Background: There is accumulating evidence that C-peptide exerts beneficial renal effects in type-1 diabetes by reducing glomerular hyperfiltration, albuminuria and glomerular hypertrophy in the early stage of nephropathy. The aim of this study was to clarify further the effects of C-peptide on renal structural changes in type-1 diabetic rats.
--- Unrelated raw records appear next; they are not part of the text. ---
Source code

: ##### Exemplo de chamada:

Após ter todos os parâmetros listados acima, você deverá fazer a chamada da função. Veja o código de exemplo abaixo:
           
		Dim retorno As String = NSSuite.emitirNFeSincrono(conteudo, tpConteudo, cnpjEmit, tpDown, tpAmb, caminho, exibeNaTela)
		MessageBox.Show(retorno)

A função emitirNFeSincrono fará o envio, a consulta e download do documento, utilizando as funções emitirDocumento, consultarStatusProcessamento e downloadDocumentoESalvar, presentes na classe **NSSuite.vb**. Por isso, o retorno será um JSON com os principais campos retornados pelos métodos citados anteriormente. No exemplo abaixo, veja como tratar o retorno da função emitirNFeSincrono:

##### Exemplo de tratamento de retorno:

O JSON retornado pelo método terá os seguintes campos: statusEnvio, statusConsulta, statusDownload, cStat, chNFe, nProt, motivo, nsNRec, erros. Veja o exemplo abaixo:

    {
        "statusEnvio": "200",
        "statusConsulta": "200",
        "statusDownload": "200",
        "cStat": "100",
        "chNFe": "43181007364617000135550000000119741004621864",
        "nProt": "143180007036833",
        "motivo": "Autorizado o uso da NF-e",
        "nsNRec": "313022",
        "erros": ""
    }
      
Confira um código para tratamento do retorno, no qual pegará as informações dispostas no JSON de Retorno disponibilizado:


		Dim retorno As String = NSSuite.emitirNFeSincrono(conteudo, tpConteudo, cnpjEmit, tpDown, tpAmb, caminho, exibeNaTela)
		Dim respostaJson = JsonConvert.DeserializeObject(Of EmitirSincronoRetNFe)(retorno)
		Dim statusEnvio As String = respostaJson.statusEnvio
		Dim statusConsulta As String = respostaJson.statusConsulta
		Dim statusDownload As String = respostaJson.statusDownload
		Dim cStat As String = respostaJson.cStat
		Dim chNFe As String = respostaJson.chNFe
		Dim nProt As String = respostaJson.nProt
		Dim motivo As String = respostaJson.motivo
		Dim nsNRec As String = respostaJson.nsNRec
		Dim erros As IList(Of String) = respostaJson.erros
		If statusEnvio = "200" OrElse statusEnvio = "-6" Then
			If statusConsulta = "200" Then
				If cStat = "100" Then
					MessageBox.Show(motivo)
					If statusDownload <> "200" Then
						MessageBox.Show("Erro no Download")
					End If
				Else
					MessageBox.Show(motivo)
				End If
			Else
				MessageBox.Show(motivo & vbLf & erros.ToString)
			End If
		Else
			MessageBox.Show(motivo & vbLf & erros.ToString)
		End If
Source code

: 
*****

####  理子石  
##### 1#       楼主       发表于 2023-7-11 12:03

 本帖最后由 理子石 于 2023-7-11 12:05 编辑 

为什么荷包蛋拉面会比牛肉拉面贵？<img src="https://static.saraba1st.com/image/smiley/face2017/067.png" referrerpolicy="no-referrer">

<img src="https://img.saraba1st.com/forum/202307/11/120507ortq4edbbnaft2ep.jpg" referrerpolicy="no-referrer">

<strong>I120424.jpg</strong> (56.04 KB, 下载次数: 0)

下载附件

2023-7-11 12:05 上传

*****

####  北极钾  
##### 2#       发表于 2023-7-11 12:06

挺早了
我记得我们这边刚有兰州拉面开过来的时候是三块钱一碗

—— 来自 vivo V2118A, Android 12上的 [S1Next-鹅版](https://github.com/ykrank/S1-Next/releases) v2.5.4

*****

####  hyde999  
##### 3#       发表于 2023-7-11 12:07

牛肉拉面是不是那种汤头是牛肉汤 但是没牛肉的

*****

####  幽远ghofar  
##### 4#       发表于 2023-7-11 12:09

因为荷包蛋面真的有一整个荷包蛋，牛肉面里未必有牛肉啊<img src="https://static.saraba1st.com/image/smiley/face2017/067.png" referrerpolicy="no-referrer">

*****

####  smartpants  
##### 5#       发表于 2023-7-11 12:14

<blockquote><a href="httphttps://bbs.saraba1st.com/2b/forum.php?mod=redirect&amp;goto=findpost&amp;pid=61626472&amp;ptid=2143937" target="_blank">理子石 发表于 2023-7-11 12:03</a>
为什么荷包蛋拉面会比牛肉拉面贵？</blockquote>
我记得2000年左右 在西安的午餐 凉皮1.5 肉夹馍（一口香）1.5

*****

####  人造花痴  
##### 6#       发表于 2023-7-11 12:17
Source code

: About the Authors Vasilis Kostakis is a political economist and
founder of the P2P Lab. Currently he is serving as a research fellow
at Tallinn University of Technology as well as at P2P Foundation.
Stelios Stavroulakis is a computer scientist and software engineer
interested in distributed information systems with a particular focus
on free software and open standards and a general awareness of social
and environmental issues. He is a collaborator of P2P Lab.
Methods: The effects of C-peptide or placebo on glomerular volume, mesangial expansion, glomerular basement membrane thickness, albuminuria and glomerular filtration rate (GFR) were studied in three groups of rats: a non-diabetic group (N, n=9) and two groups that, during 8 weeks of diabetes, were left untreated for 4 weeks and then given a subcutaneous infusion of either placebo (D, n=11) or C-peptide (DCp, n=11) during the next 4 weeks. Furthermore, GFR was studied after 4 weeks of diabetes in an additional diabetic group (D-early, n=9) and in an age-matched non-diabetic group (N-early, n=9).
Results: After 4 weeks, GFR in the D-early group was 102% higher than in the N-early group. GFR after 8 weeks did not differ between the study groups. The D group presented with a 33% larger glomerular volume than the N group (P<0.001), while glomerular volume in the DCp group was similar to that in the N-group. Total mesangial and mesangial matrix fractions were increased by 46% (P<0.001) and 133% (P<0.001), respectively, in the D group. The corresponding values in the DCp group did not differ from those for the non-diabetic animals. Neither the thickness of the glomerular basement membrane nor the level of albuminuria differed significantly between the study groups.
Conclusions: C-peptide administration in replacement dose to streptozotocin-diabetic rats serves to limit or prevent the glomerular hypertrophy and the mesangial matrix expansion seen in the post-hyperfiltration phase of early diabetic nephropathy.